We are working on an ISE deployment with 2 PAN/MNT nodes (located in the cloud) and 5 PSNs located across different physical sites. We are searching for a way to enhance the detection of a failing PSN onsite by the switches to switch to another one more efficiently, but I am not able to find the information I am looking for online. I have even opened a TAC case, but I am not really confident in the answer so I thought I would give it a shot here.

What we are trying to achieve is the following (requirements):

Each switch is configured with 3 radius servers, the primary being the onsite PSN and the 2 others being PSNs located on other sites.
In normal conditions, all radius requests are forwarded to the local PSN (this is to make sure latency is as low as possible during authentication).
Upon failure of the local PSN (downtime, service crash, etc.) the switch proactively detects it and begins forwarding the requests to another configured PSN until the server is detected alive again.

From what I got from the documentation and the exchanges with the TAC, there is an automated-tester functionality, but it is only available when using Radius server load balancin, which would not meet our requirement n° 2.

There is also the radius-server deadtime command, but this only monitors active authentication from clients and is not able to detect that the server is alive again and is only relying on a timer. This means that the switch is not able to detect an issue before a user tries to authenticate, so a user might timeout or encounter authentication issue.
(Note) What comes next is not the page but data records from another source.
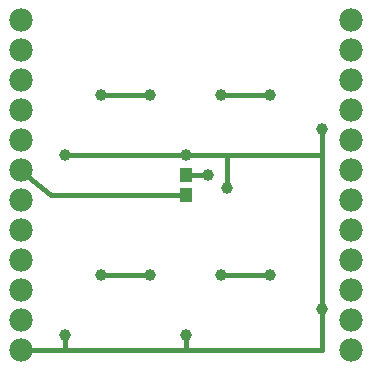
<source format=gbl>
G04 MADE WITH FRITZING*
G04 WWW.FRITZING.ORG*
G04 DOUBLE SIDED*
G04 HOLES PLATED*
G04 CONTOUR ON CENTER OF CONTOUR VECTOR*
%ASAXBY*%
%FSLAX23Y23*%
%MOIN*%
%OFA0B0*%
%SFA1.0B1.0*%
%ADD10C,0.078000*%
%ADD11C,0.039370*%
%ADD12R,0.043307X0.047244*%
%ADD13C,0.016000*%
%LNCOPPER0*%
G90*
G70*
G54D10*
X100Y1200D03*
X100Y1100D03*
X100Y1000D03*
X100Y900D03*
X100Y800D03*
X100Y700D03*
X100Y600D03*
X100Y500D03*
X100Y400D03*
X100Y300D03*
X100Y200D03*
X100Y100D03*
X1200Y1200D03*
X1200Y1100D03*
X1200Y1000D03*
X1200Y900D03*
X1200Y800D03*
X1200Y700D03*
X1200Y600D03*
X1200Y500D03*
X1200Y400D03*
X1200Y300D03*
X1200Y200D03*
X1200Y100D03*
G54D11*
X531Y351D03*
X769Y351D03*
X369Y351D03*
X931Y351D03*
X931Y953D03*
X531Y951D03*
X769Y953D03*
X369Y951D03*
X249Y750D03*
X650Y752D03*
X249Y151D03*
X650Y150D03*
X724Y684D03*
X1106Y837D03*
X1104Y237D03*
X787Y642D03*
G54D12*
X650Y685D03*
X650Y618D03*
G54D13*
X512Y951D02*
X388Y951D01*
D02*
X912Y953D02*
X788Y953D01*
D02*
X512Y351D02*
X388Y351D01*
D02*
X912Y351D02*
X788Y351D01*
D02*
X705Y684D02*
X666Y685D01*
D02*
X201Y618D02*
X634Y618D01*
D02*
X123Y681D02*
X201Y618D01*
D02*
X631Y752D02*
X268Y750D01*
D02*
X669Y752D02*
X787Y752D01*
D02*
X787Y752D02*
X787Y661D01*
D02*
X130Y100D02*
X249Y100D01*
D02*
X249Y100D02*
X249Y132D01*
D02*
X650Y100D02*
X650Y131D01*
D02*
X130Y100D02*
X650Y100D01*
D02*
X1104Y100D02*
X1104Y218D01*
D02*
X130Y100D02*
X1104Y100D01*
D02*
X1104Y256D02*
X1106Y818D01*
D02*
X669Y752D02*
X1106Y752D01*
D02*
X1106Y752D02*
X1106Y818D01*
G04 End of Copper0*
M02*
</source>
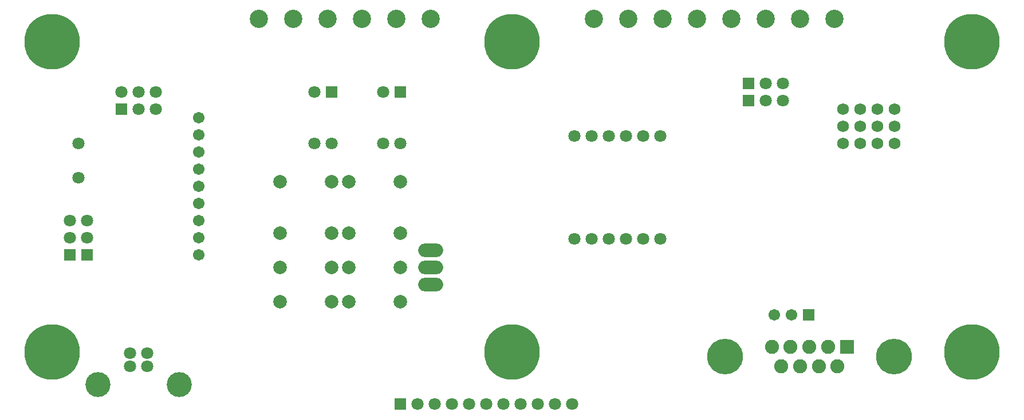
<source format=gbs>
G04 Layer_Color=16711935*
%FSLAX44Y44*%
%MOMM*%
G71*
G01*
G75*
%ADD92C,1.8032*%
%ADD93R,1.8032X1.8032*%
%ADD94C,1.7032*%
%ADD95R,1.7032X1.7032*%
%ADD96R,1.8032X1.8032*%
%ADD97O,3.7032X2.0032*%
%ADD98C,2.7032*%
%ADD99R,2.0828X2.0828*%
%ADD100C,2.0828*%
%ADD101C,5.2832*%
%ADD102C,2.0032*%
%ADD103C,3.7032*%
%ADD104C,1.7272*%
%ADD105C,8.2032*%
D92*
X203200Y495300D02*
D03*
Y469900D02*
D03*
X177800Y495300D02*
D03*
Y469900D02*
D03*
X152400Y495300D02*
D03*
X1130300Y508000D02*
D03*
X1104900D02*
D03*
Y482600D02*
D03*
X1130300D02*
D03*
X101600Y279400D02*
D03*
Y304800D02*
D03*
X76200D02*
D03*
Y279400D02*
D03*
X819000Y33100D02*
D03*
X793600D02*
D03*
X768200D02*
D03*
X742800D02*
D03*
X717400D02*
D03*
X692000D02*
D03*
X666600D02*
D03*
X641200D02*
D03*
X615800D02*
D03*
X590400D02*
D03*
X539750Y495300D02*
D03*
X565150Y419100D02*
D03*
X539750D02*
D03*
X438150Y495300D02*
D03*
X463550Y419100D02*
D03*
X438150D02*
D03*
X88900D02*
D03*
Y368300D02*
D03*
X822250Y277575D02*
D03*
X847650Y429975D02*
D03*
X822250D02*
D03*
X873050D02*
D03*
X898450D02*
D03*
X923850D02*
D03*
X949250D02*
D03*
X847650Y277575D02*
D03*
X873050D02*
D03*
X898450D02*
D03*
X923850D02*
D03*
X949250D02*
D03*
X190300Y88900D02*
D03*
X165100D02*
D03*
Y108712D02*
D03*
X190300D02*
D03*
D93*
X152400Y469900D02*
D03*
X1079500Y508000D02*
D03*
Y482600D02*
D03*
X565000Y33100D02*
D03*
D94*
X1117600Y165100D02*
D03*
X1143000D02*
D03*
X266700Y457200D02*
D03*
Y431800D02*
D03*
Y406400D02*
D03*
Y381000D02*
D03*
Y355600D02*
D03*
Y330200D02*
D03*
Y304800D02*
D03*
Y279400D02*
D03*
Y254000D02*
D03*
D95*
X1168400Y165100D02*
D03*
D96*
X101600Y254000D02*
D03*
X76200D02*
D03*
X565150Y495300D02*
D03*
X463550D02*
D03*
D97*
X609600Y209550D02*
D03*
Y234950D02*
D03*
Y260350D02*
D03*
D98*
X901700Y603250D02*
D03*
X850900D02*
D03*
X1003300D02*
D03*
X952500D02*
D03*
X1104900D02*
D03*
X1054100D02*
D03*
X1206500D02*
D03*
X1155700D02*
D03*
X609600D02*
D03*
X558800D02*
D03*
X508000D02*
D03*
X457200D02*
D03*
X406400D02*
D03*
X355600D02*
D03*
D99*
X1225070Y117324D02*
D03*
D100*
X1197370D02*
D03*
X1169670D02*
D03*
X1141730D02*
D03*
X1114044D02*
D03*
X1211170Y88900D02*
D03*
X1183470D02*
D03*
X1155700D02*
D03*
X1128014D02*
D03*
D101*
X1294670Y103124D02*
D03*
X1044448D02*
D03*
D102*
X565150Y361950D02*
D03*
Y285750D02*
D03*
Y234950D02*
D03*
Y184150D02*
D03*
X488950D02*
D03*
Y234950D02*
D03*
Y285750D02*
D03*
Y361950D02*
D03*
X463550D02*
D03*
Y285750D02*
D03*
Y234950D02*
D03*
Y184150D02*
D03*
X387350D02*
D03*
Y234950D02*
D03*
Y285750D02*
D03*
Y361950D02*
D03*
D103*
X117602Y61722D02*
D03*
X237998D02*
D03*
D104*
X1295400Y419100D02*
D03*
X1270000D02*
D03*
X1244600D02*
D03*
X1219200D02*
D03*
X1295400Y444500D02*
D03*
X1270000D02*
D03*
X1244600D02*
D03*
X1219200D02*
D03*
X1295400Y469900D02*
D03*
X1270000D02*
D03*
X1244600D02*
D03*
X1219200D02*
D03*
D105*
X50000Y110000D02*
D03*
Y570000D02*
D03*
X730000Y110000D02*
D03*
Y570000D02*
D03*
X1410000Y110000D02*
D03*
Y570000D02*
D03*
M02*

</source>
We are working with another brand of switches that provides an active health-check by probing the server with a dummy username/password request and as long as it receives access-reject response it considers the server as alive. If the server stops responding, the switch knows the server is down and switches to another server or local authentication. We are trying to achieve something similar with our Cisco switches.

Does someone here have a similar setup and found a way to achieve what we are trying to do ?

For reference, all our switches are catalyst 9000 (either 9200, 9300 or 9500).

floriandarras · ‎01-12-2024

Hello Everyone,

I tested this extensively in a lab to try and comprehend which command does what and what timers are used.

From what I tested, here are my conclusions:

automate-tester username <user> ignore-acct-port idle-time <minutes>
- Tests the radius server every idle-time to check wether it is alive or not. This allows to detect a radius server being down or coming back up without needing actual authentications on the switch. This works even if the radius-server deadtime is not configured. This is the option we were searching for.
radius-server deadtime <minutes>
- Allows to mark a radius server as down, if the dead-criterias are met (not included here). This needs an actual authentication for the mechanism to be triggered, the switch will not detect proactively that a server is down. Without further configuration, after the timer expires, the server will be marked up again, even if it is still down and will need another actual authentication to detect that the server is actually down.
automate-tester username Dummy ignore-acct-port probe-on
- Can be configured additionally to the radius-server deadtime to prevent a server to be marked up again if it is actually still down. When the server is marked down by the dead-criterias, after the deadtime expires, the automate-tester will send a request to the server, if the server does not answer, the server will remained marked as down. If an answer is received, it will be marked as up again.

I hope this summary is clear and might be useful to anyone searching on here to achieve what we wanted to achieve ourselves.

Thank you very much to anyone who participated to this discussion, much appreciated!

Special thanks to @MHM Cisco World for the last comment, that made things click and I was able to test everything in my lab.
However, I cannot stress enough and join @Arne Bier in saying that a proper documentation with a Flow Diagram would be much clearer and appreciated. I remain a bit frustrated that these functionalities are not better documented in Cisco's own official documentation.